October 24, 2007

Santa Cruz votes to fight state's moth spraying in court

TOM RAGAN
SENTINEL STAFF WRITER

In a split vote Tuesday, the Santa Cruz City Council decided to challenge the state's aerial spraying of the light brown apple on the basis the state failed to conduct an environmental review on the impact the pesticide will have on the people and the environment under the California Environmental Quality Act.

With City Council members Cynthia Mathews and Lynn Robinson dissenting, Mayor Emily Reilly and councilmen Ed Porter, Tony Madrigal and Ryan Coonerty voted to hire Sacramento environmental attorney Jim Moose to lead the city's fight against the state, said Assistant City Attorney Tony Condotti after the closed session.

Moose has worked with the city in the past, most recently in trying to stop UC Santa Cruz from expanding, Condotti said.

The Santa Cruz County Board of Supervisors on Tuesday also condemned the state's plan to spray in urban settings until a full environmental assessment was completed. But the supervisors stopped short of pursuing the matter legally, a disappointment to the some on the City Council who hoped to file a lawsuit jointly, Reilly said.

The city hopes Moose can help them stop the state's spraying by claiming in Santa Cruz County Superior Court that the state should not have been exempt from an environmental review -- and that the declaration of emergency does not live up to the act's definition of what entails an emergency, Condotti said.

"The issue isn't the moth so much as it is the lack of environmental review and the regulations set forth in the state's Environmental Quality Act," said Condotti. "Having reviewed it carefully myself, I think there's a good argument..."

According to the language in the act, Condotti said, a declaration of emergency is "a sudden, unexpected occurrence involving a clear and imminent danger demanding an immediate action to prevent or mitigate loss of or damage to life, health, property or essential public services."

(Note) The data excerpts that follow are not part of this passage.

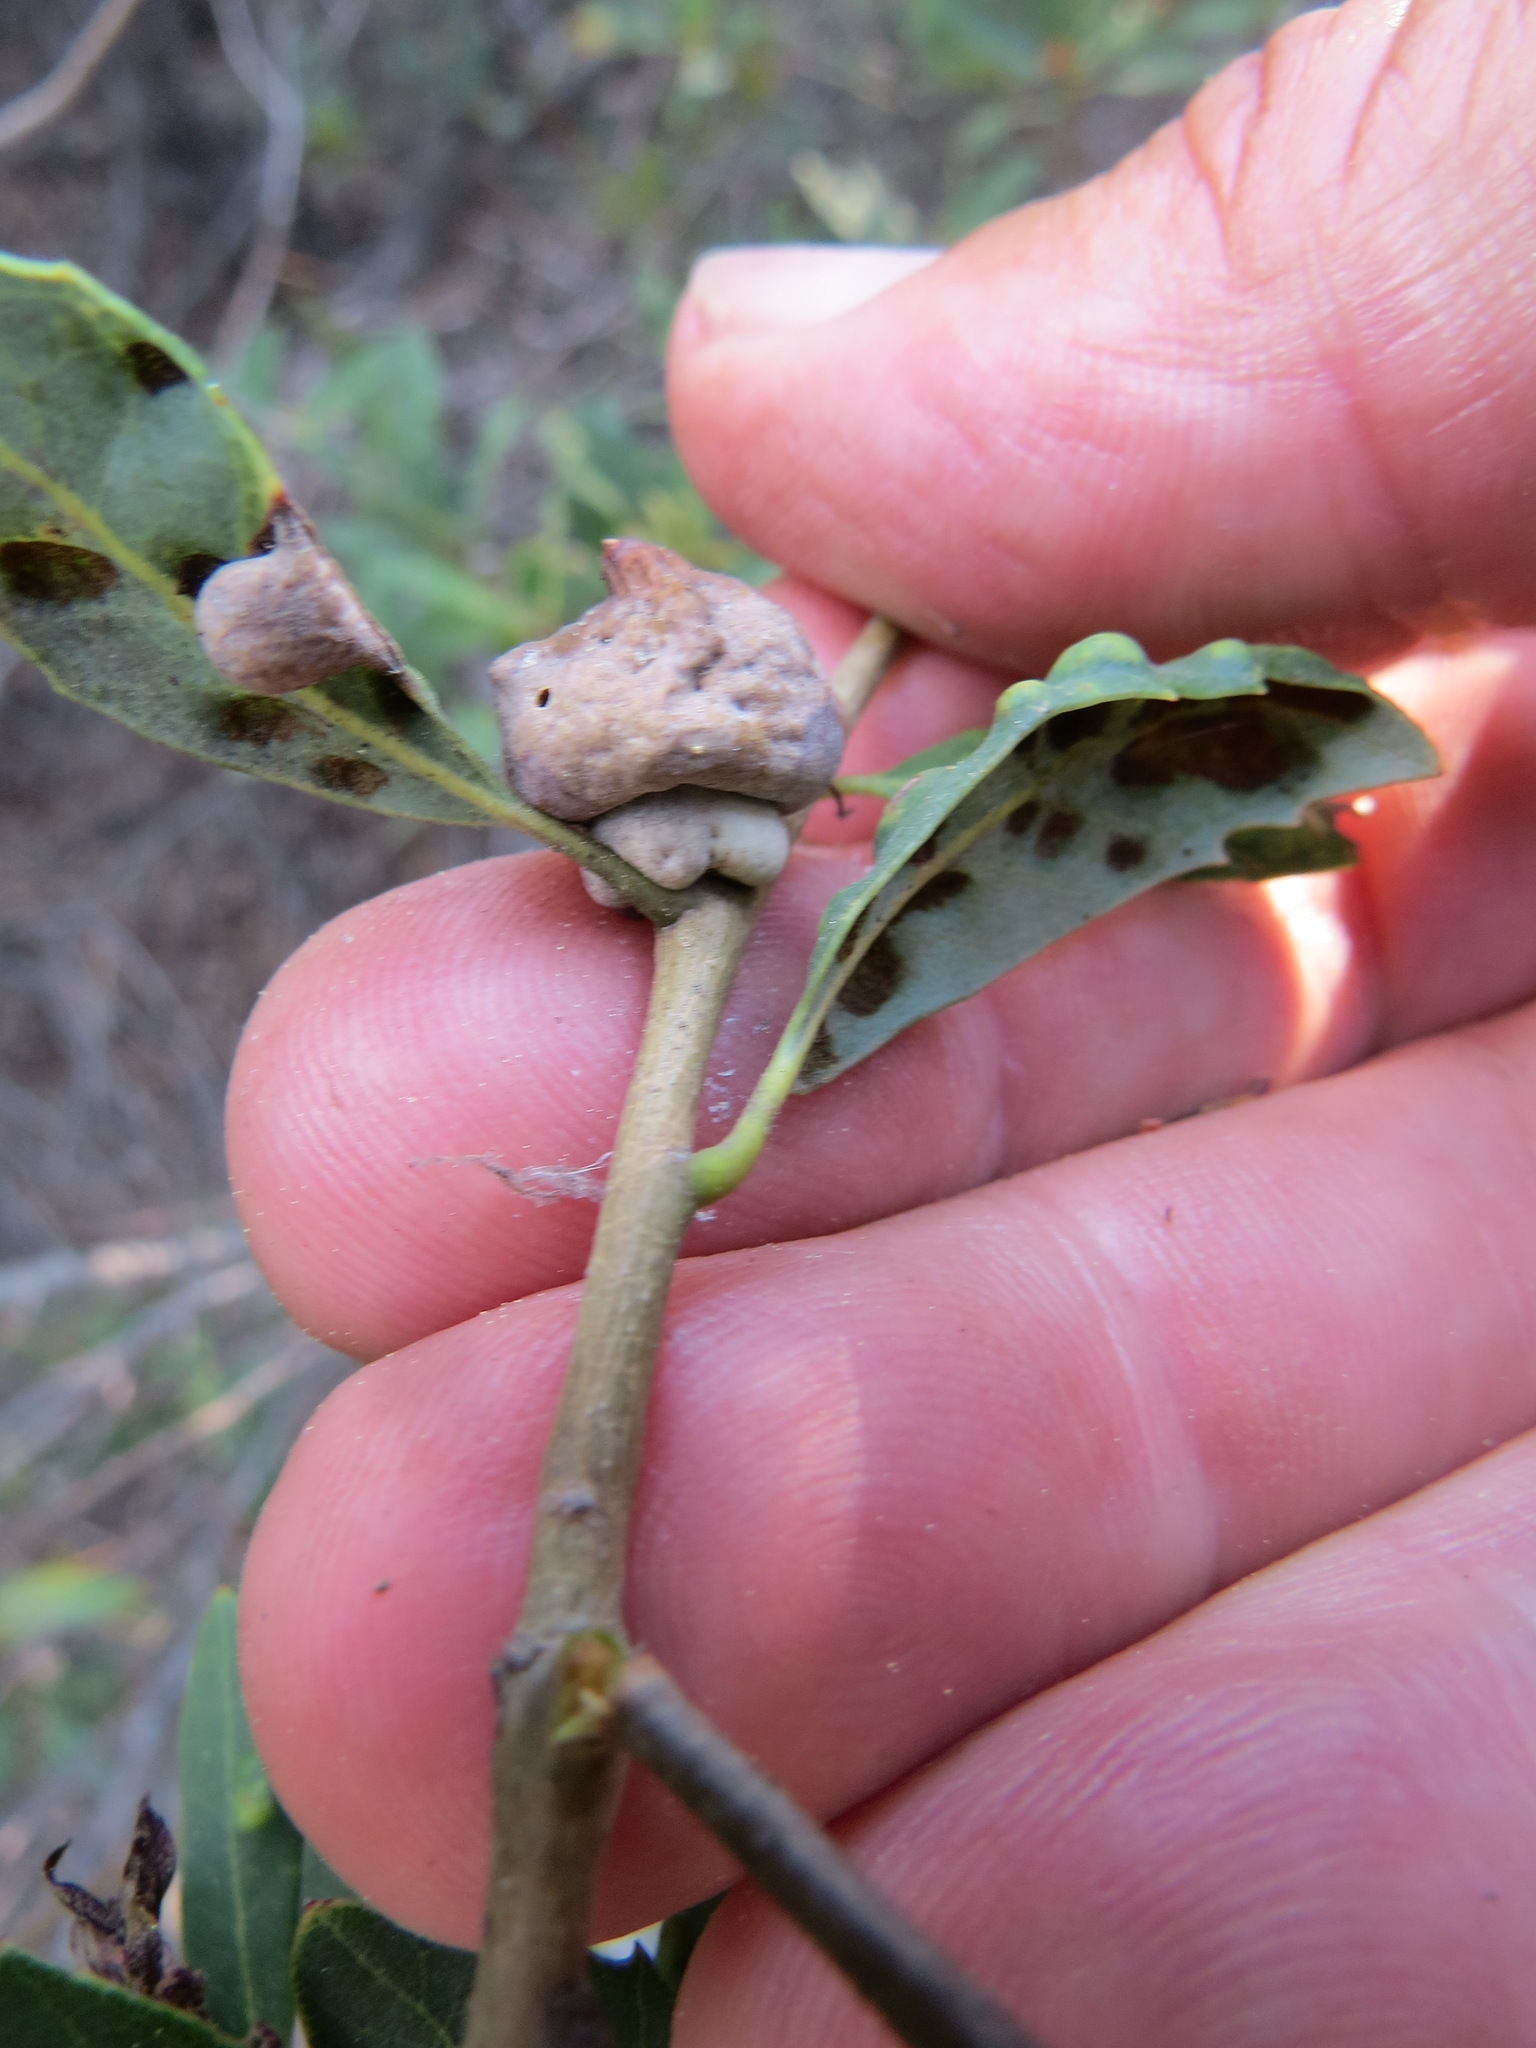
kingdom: Animalia
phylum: Arthropoda
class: Insecta
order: Hymenoptera
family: Cynipidae
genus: Heteroecus
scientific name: Heteroecus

The state in early October filed an exemption from an environmental review on the basis that the moth, if not stopped, could cause significant damage to California's agricultural industry -- to the tune of some $640 million a year. The highest concentration of the light brown apple moth in the state has been found in Live Oak and Soquel with more than 7,500 trapped. The state says the moth has the potential to damage 250 crops and more than 1,000 plants including the Central Coast cypress, redwoods, oaks and other varieties found in urban and suburban landscaping, public parks and natural environment. Among the list of agricultural crops on the moth's diet are grapes, citrus and stone fruits.

But some residents in Santa Cruz and Monterey counties have opposed the state's tactics, saying the long-term health effects of the pesticides, CheckMate LBAM-F and OLR-F, manufactured by Bend, Ore.-based Suterra LLC, are unknown.

The state claims the pesticides merely confuse the male moths by replicating the scent of female moths, thus throwing the males course and effectively disrupting the mating cycle to the point where they die off.

While independent chemists contacted by the Sentinel say the pesticides are safe, provided they are administered in low concentrations, for some residents the issue has become a matter of individual rights versus what the state can or cannot do.

A similar lawsuit has been filed in Monterey County Superior Court by HOPE, or Helping Our Peninsula's Environment, a Carmel group. It lost its battle to stop the spraying last week when Judge Robert A. O'Farrell ruled that HOPE failed to prove that one of the pesticides used by the state, OLR-F, was linked to respiratory problems reported by more than 100 Monterey Peninsula residents after it was sprayed in late September.

But HOPE still plans to pursue its claim that the state needs to conduct an environmental review, according to its executive director, David Dilworth. Although the spraying was not stopped, he's hoping to stop it in the spring.

Spraying on the peninsula resumes today. Spraying over North Monterey County and parts of Santa Cruz County is scheduled for Nov. 4-9.